Die Aufgabe lautete:
Der Funktion isArray110() wird ein int-Feld als Parameter übergeben. In
diesem Feld wird geprüft ob es für ein Element einen direkten Nachfolger mit
dem zehnfachen Wert gibt.


----------



## KonradN (26. Mai 2022)

Also das, was Du in #6 hast, ist nur ein Teil. Was Du in #7 hast ist komplett falsch - schlimmer als das, was Du im ersten Part hattest!


----------



## rubbG6 (26. Mai 2022)

rubbG6 hat gesagt.:


> Ich nehme Index 0 und vergleiche ihn mit Index 1 -> false, da 2 nicht das Zehnfache von 1 ist.
> Ich nehme Index 1 und vergleiche ihn mit Index 2 -> true, da 20 das Zehnfache von 2 ist.

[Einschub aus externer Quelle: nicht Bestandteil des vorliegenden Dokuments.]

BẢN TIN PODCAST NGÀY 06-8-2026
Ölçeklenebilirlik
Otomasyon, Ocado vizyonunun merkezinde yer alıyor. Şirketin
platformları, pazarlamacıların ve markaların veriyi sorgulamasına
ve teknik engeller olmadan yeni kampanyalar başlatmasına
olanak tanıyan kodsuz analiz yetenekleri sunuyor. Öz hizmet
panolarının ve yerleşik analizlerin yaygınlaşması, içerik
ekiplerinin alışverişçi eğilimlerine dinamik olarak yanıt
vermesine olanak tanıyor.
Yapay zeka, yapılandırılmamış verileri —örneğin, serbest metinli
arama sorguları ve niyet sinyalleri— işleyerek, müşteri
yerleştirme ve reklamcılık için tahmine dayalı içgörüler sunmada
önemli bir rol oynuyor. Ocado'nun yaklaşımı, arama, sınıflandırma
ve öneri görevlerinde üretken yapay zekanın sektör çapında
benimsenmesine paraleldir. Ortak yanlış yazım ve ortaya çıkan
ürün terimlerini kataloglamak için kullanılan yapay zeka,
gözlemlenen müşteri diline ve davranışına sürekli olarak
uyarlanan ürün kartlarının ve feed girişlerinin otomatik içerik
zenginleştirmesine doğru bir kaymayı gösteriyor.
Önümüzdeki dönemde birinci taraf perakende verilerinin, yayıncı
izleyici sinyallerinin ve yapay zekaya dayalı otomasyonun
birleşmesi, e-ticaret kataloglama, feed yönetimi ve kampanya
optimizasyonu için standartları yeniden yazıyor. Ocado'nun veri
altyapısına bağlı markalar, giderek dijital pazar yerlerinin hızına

Sobald meine Bedingung stimmt, also ein Element das Zehnfache vom vorherigen Element ist, setze ich meinen boolean auf true und gebe es in der Konsole aus. Ich weiß nicht, was ich noch weiter im Detail durchspielen soll.


----------



## KonradN (26. Mai 2022)

Also wenn die Aufgabe lautet, dass Du das nur prüfen sollst um dann da dann irgendwas auszugeben, dann wäre es so ok. Aber mein Verständnis der Aufgabe weicht davon ab. 

Davon abgesehen macht Dein Code etwas anderes. Dein Code macht extrem viele Prüfungen und gibt von jeder Prüfung das Ergebnis aus.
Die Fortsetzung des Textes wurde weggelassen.